発祥国のアメリカやワールドカップの開催国である中国はもちろん、欧州各国でもフィリピンでもバスケットボールはスポーツニュースのメインコンテンツだ。

それほどバスケットボールは世界的に人気競技だというのに、つい最近まで日本では国内リーグが異常事態だった。

日本代表が以前に世界選手権(ワールドカップの前身の大会)に出場したのは、2006年に自国開催した時が最後だった。

この時点で日本のバスケットボールリーグはJBLとbjリーグの2つに分裂していた。

興行収入をリーグが巻き上げるシステムに激怒した新潟アルビレックスとさいたまブロンコスはJBLを脱退し、bjリーグを設立した。

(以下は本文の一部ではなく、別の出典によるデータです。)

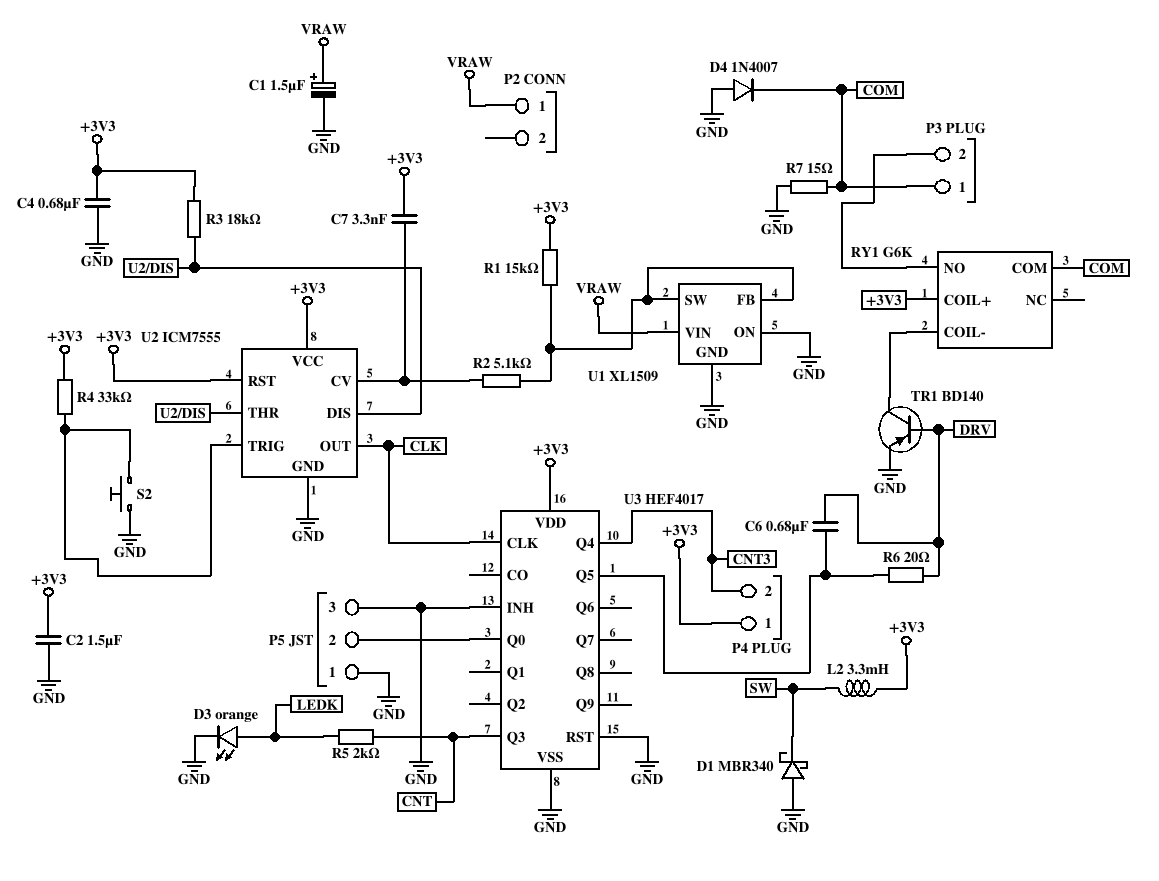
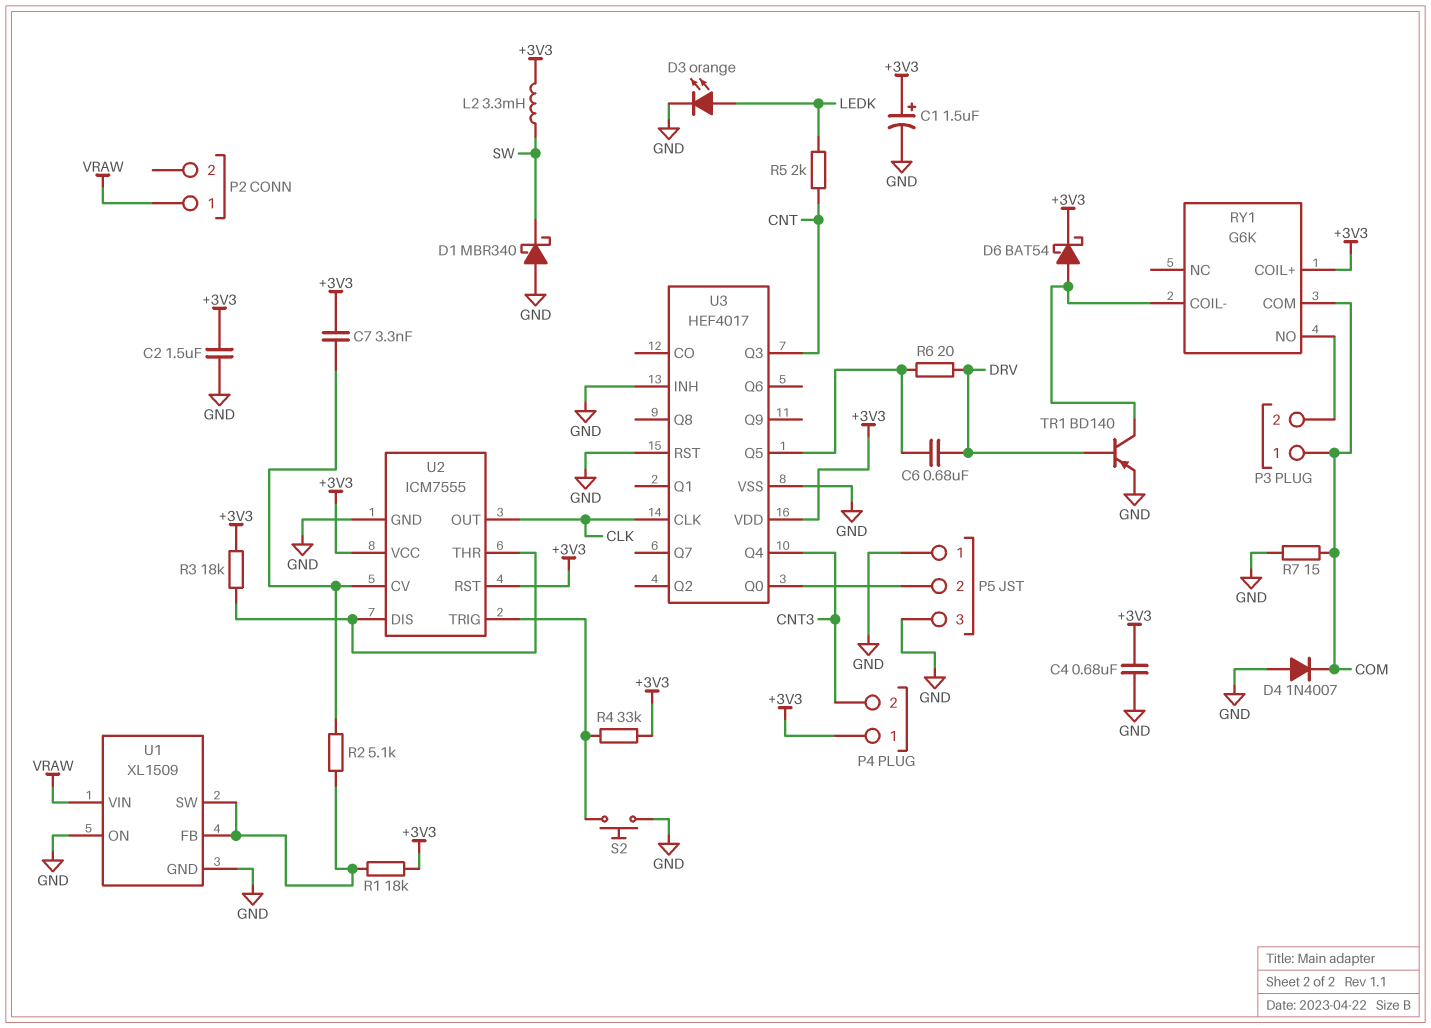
C1: 1.5uF (plus VRAW, minus GND) -> 1.5uF (plus +3V3, minus GND)
D6: none -> schottky BAT54 (A RY1/COIL-, K +3V3)
R1: 15k (+3V3, U1/FB) -> 18k (+3V3, U1/FB)

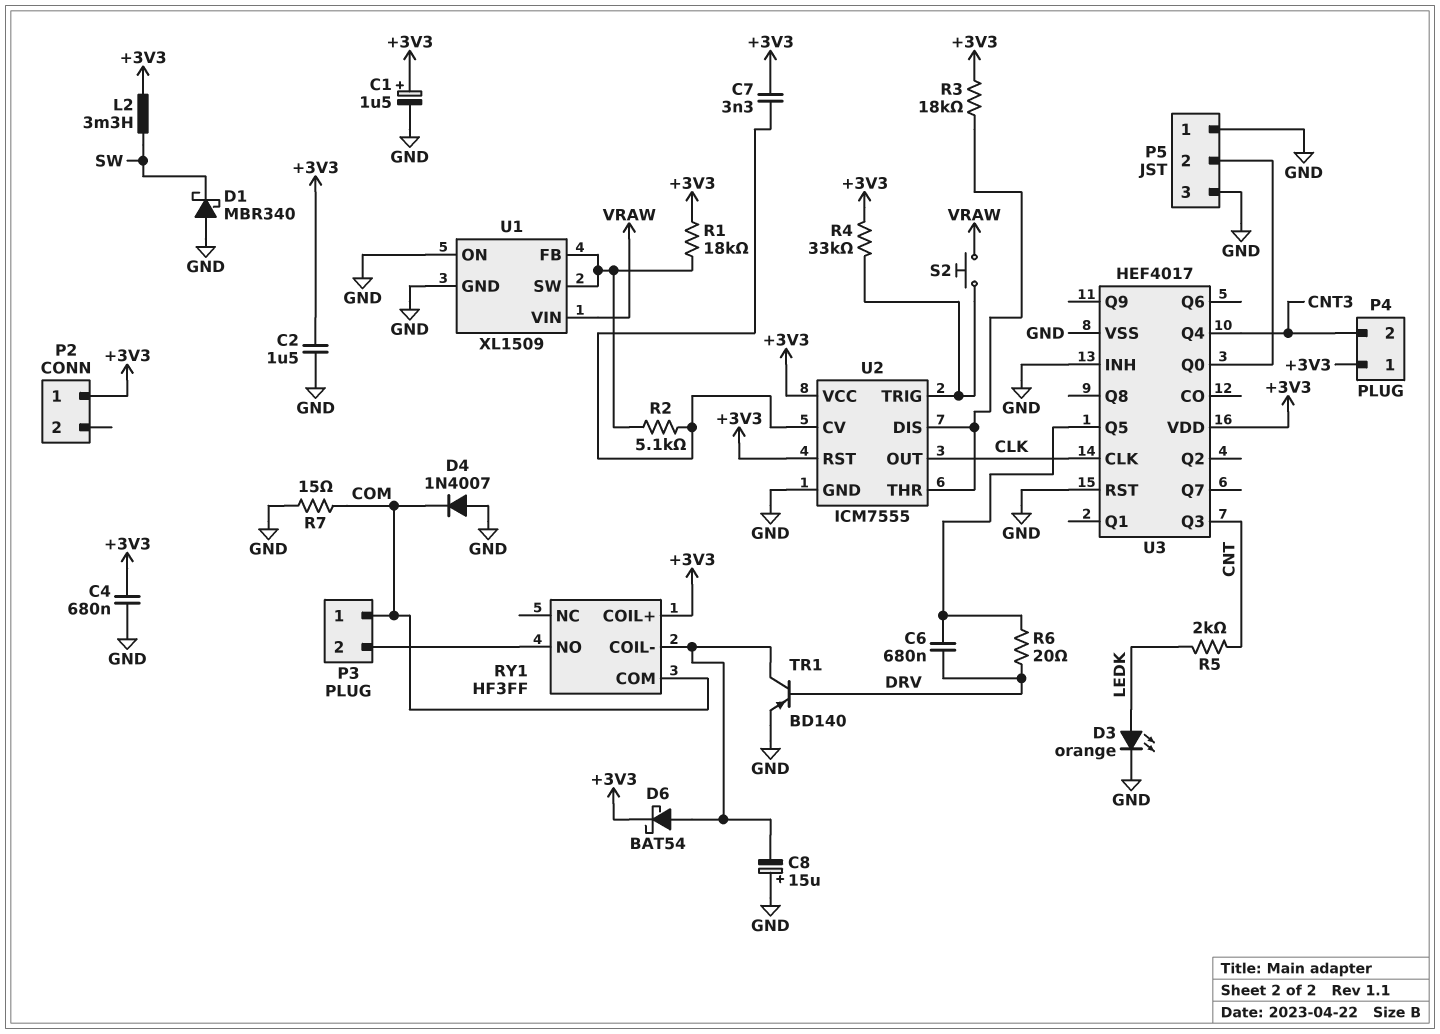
C8: none -> 15uF (plus GND, minus RY1/COIL-)
P2 pin 1: VRAW -> +3V3
RY1: G6K -> HF3FF
S2: button (GND, U2/TRIG) -> button (U2/TRIG, VRAW)

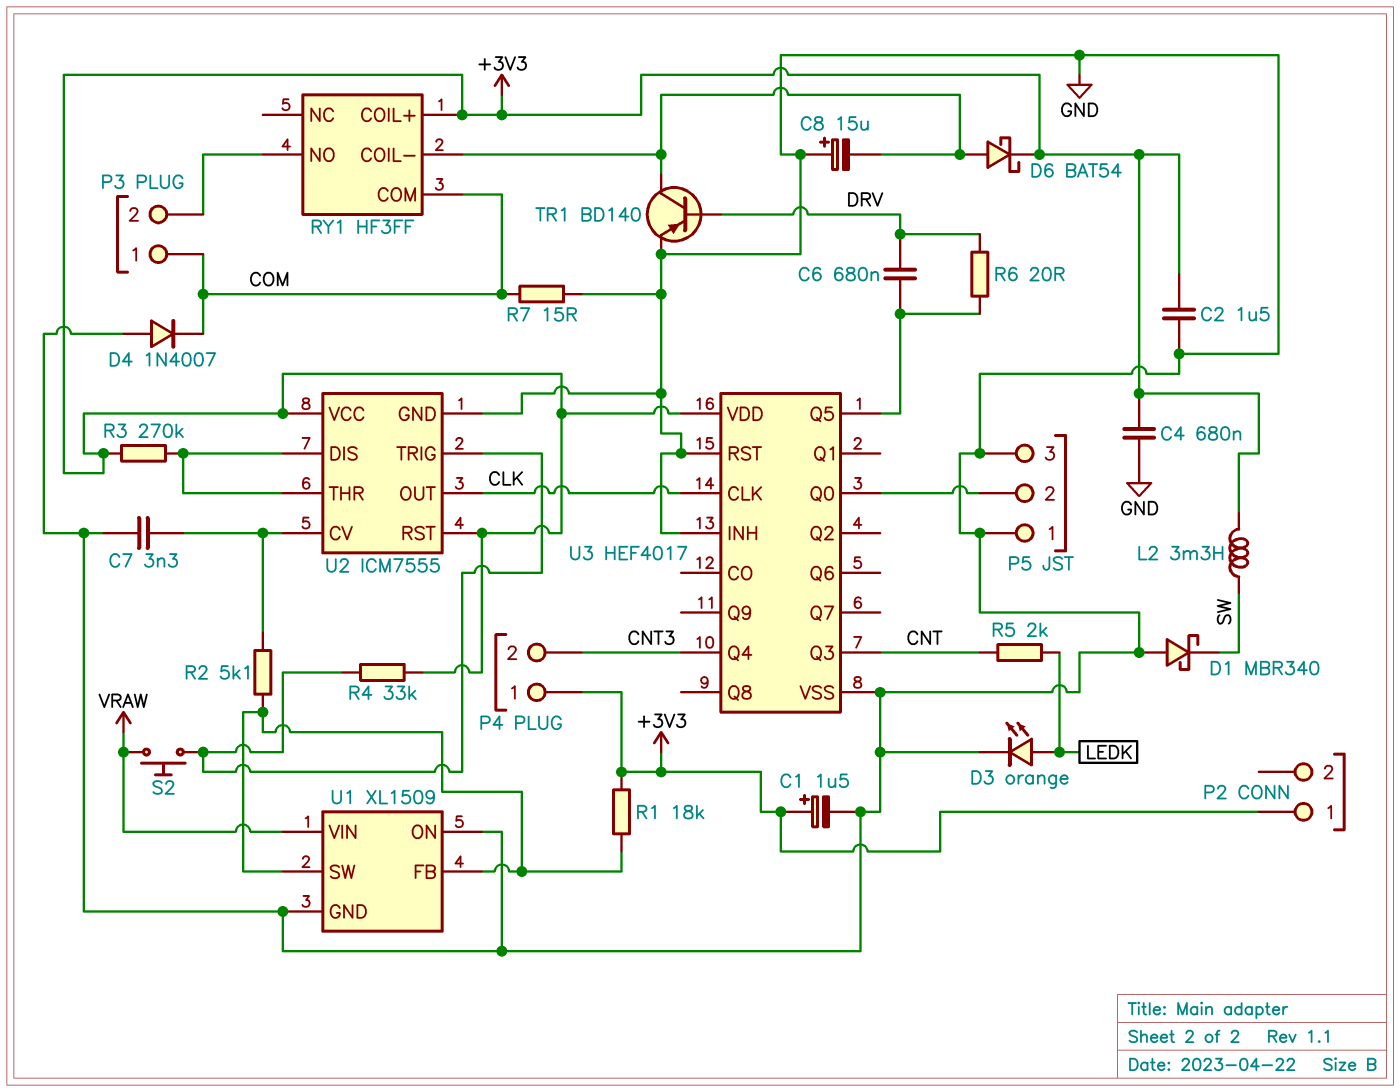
C7: 3.3nF (+3V3, U2/CV) -> 3.3nF (GND, U2/CV)
R3: 18k (+3V3, U2/DIS) -> 270k (+3V3, U2/DIS)

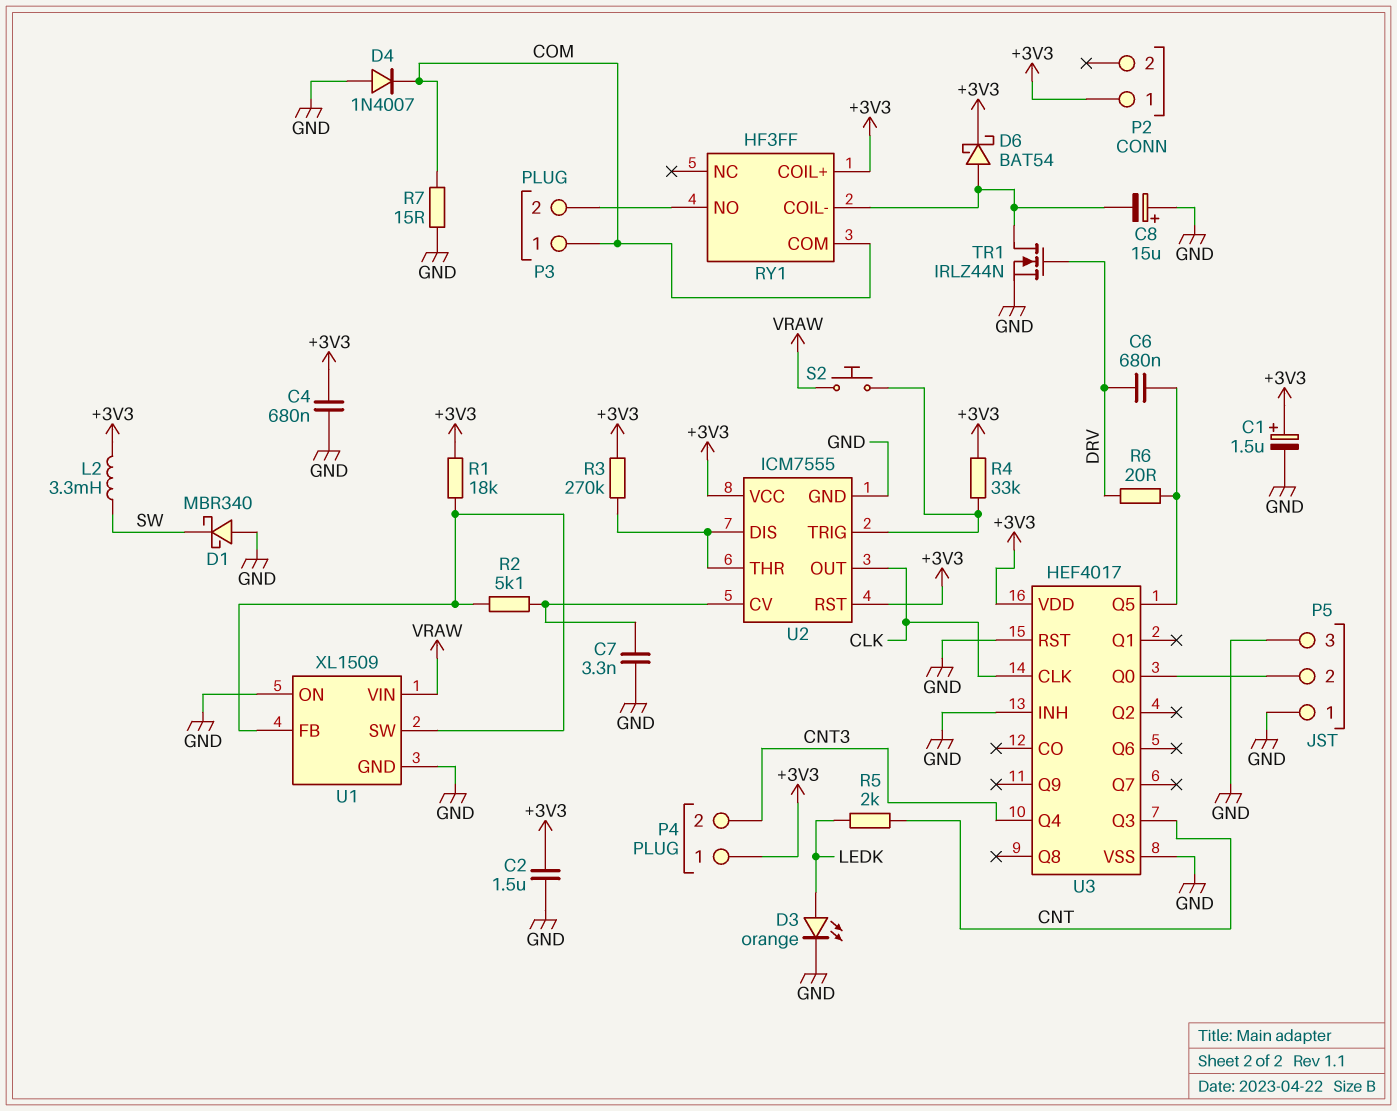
TR1: PNP BD140 (B DRV, C RY1/COIL-, E GND) -> NMOS IRLZ44N (G DRV, D RY1/COIL-, S GND)

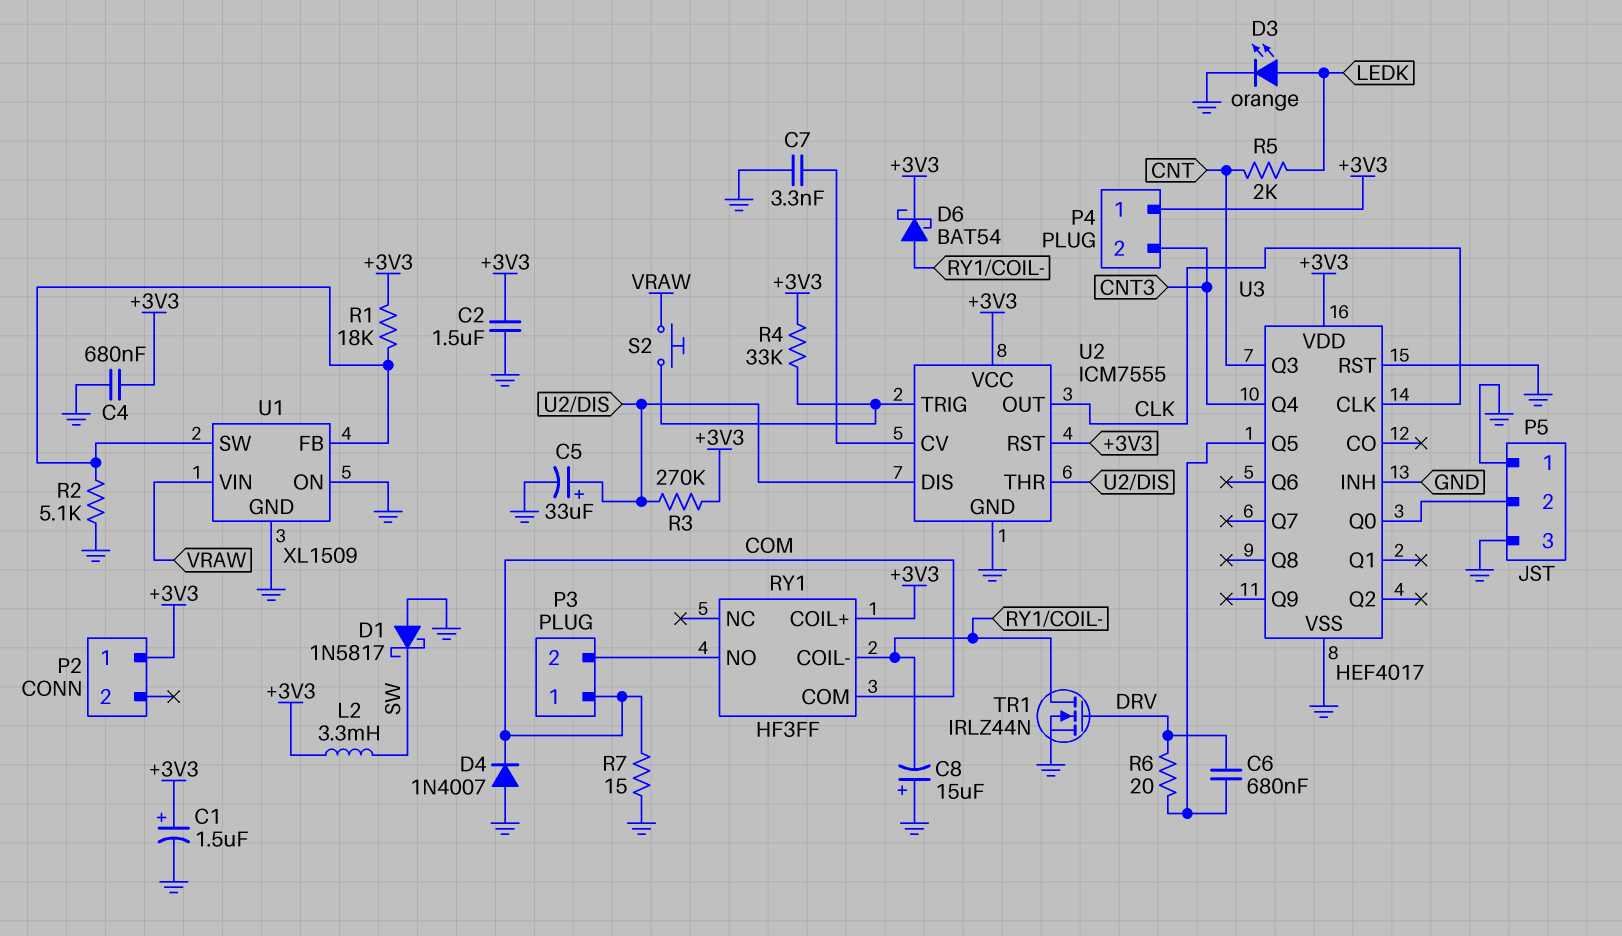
C5: none -> 33uF (plus U2/DIS, minus GND)
D1: schottky MBR340 (A GND, K SW) -> schottky 1N5817 (A GND, K SW)
R2: 5.1k (U1/FB, U2/CV) -> 5.1k (GND, U1/FB)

以来、bjリーグはJBLからの嫌がらせを受け続けることになった。

2012年にJBLがNBLに変わっても、選手のアマチュア契約を求めるNBL側の主張と完全プロリーグ化を求めるbjリーグ側の主張は平行線のままだった。

国内リーグ分裂状態が改善の兆しを見せない状況にFIBA(国際バスケットボール連盟)は、2014年についにJBA(日本バスケットボール協会)に国際資格停止処分を課した。

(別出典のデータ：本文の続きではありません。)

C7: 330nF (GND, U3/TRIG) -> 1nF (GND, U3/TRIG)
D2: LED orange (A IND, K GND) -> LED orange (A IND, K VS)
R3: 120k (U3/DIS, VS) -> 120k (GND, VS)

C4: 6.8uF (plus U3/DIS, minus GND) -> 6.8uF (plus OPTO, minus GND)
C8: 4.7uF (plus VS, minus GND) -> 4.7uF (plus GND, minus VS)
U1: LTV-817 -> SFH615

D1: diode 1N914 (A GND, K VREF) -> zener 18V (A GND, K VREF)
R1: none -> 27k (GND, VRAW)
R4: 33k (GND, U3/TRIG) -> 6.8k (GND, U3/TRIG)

これにより、バスケの選手は日本代表としての活動ができなくなってしまった。

こういう状況に追い込むJBAの重鎮達数十人に業を煮やした川淵三郎が国内リーグ改革に着手した。

こうして翌2015年にはJBAの資格停止処分か解除された。
2016年には統合された新リーグ「Bリーグ」が始まった。

よその国ならプロリーグが正常化しているのは当然だ。
だが日本では、プロリーグの正常化は当たり前じゃない。

それほど残念な状況だった。

なにしろ日本ではバスケットボール(そしてサッカーも)への注目度が低すぎる。

先程の競技人口のランキングで、日本限定だと

1位 ウォーキング 2千万人以上
2位 ボウリング 1900万人
3位 水泳 1300万人
4位 ゴルフ 1200万人
5位 バドミントン 930万人
6位 卓球 900万人
7位 サッカー 750万人
8位 野球 730万人
11位 バスケットボール 570万人

地域の独自性は有って当然だが、それにしても程度が強すぎる。

日本のバスケ界で旧勢力が蠢いているとも言われている。

なにしろあの「スラムダンク人気は迷惑」と言った輩達だ。

まず地位ありきで提案なし。

この考え方で日本代表が満足に活動できない状態にまで追い詰められていたのだ。

せめて旧い人達が代表選手の足を引っ張らないように願う。

そしてそんなこんなに負けないでワールドカップ本大会出場を決めた代表選手、おめでとう!